La posibilidad de comenzar a recuperar terreno en el fútbol grande del país hizo crecer la ilusión de directivos, jugadores y simpatizantes creció de manera exponencial. Desde la entidad correntina se apostó a una campaña publicitaria que apuntó directamente al sentimiento mismo de aquellos hinchas y allegados que alguna vez vimos a Mandiyú en la elite del deporte argentino.

Sin embargo, la estructura para sostener una empresa tan complicada siempre fue endeble, nunca dio signos de solidificarse, más aún cuando los resultados deportivos no acompañaron y era necesaria la serenidad para tomar decisiones dejando de lado el fanatismo.
La conformación del plantel se tuvo que realizar contrarreloj (situación que se aceptó cuando se decidió jugar el torneo) y en algunos casos, se dejó pasar la oportunidad de sumar buenos valores por pequeñas diferencias económicas que llevaron a los protagonistas a la vereda de enfrente u otros clubes.
Para la conducción técnica se recurrió a un viejo conocido del club: Waldino Casco. El DT se fue acomodando sobre la marcha y después de soportar algunos desplantes (no había para concentrar o para viajar como correspondía entre otras cosas) sumada a la magra cosecha de puntos, dio un paso al costado después de una sugerencia dirigencial. Luego llegó Fabián Ponce y fue despedido. El último tramo del torneo, que todavía no termina, el entrenador elegido fue Carlos López.
El plantel, que fue corto desde un primer momento, también se fue desangrando lentamente por diferentes circunstancias (decisiones de los directivos, cuestiones personales y malestar por el manejo económico de sus haberes, como principales causas).

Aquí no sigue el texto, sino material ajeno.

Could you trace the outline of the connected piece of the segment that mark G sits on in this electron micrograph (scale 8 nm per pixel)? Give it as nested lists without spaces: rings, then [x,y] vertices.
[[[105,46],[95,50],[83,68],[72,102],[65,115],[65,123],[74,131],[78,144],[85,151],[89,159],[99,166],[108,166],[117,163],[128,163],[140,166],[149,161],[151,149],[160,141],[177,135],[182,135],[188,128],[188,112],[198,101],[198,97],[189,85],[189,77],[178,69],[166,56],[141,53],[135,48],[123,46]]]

El equipo terminó jugando con muchos chicos que habitualmente disputan el torneo de la Liga Correntina, jugadores con futuro (si se los trabaja correctamente) pero sin ningún tipo de experiencia para luchar en competencias de este tipo y llamados de urgencia para completar el plantel.
No es un dato menor y hay que mencionarlo. En algún momento de la temporada, se habló de retirar las categorías del infantojuvenil de los torneos liguistas por una cuestión económica. Está todo dicho.
Hoy la institución deberá reacomodarse para comenzar prácticamente de nuevo y definir los pasos a seguir (el primero será si disputará el próximo TDI) para no seguir golpeando al corazón de los que quieren de verdad al Deportivo Mandiyú.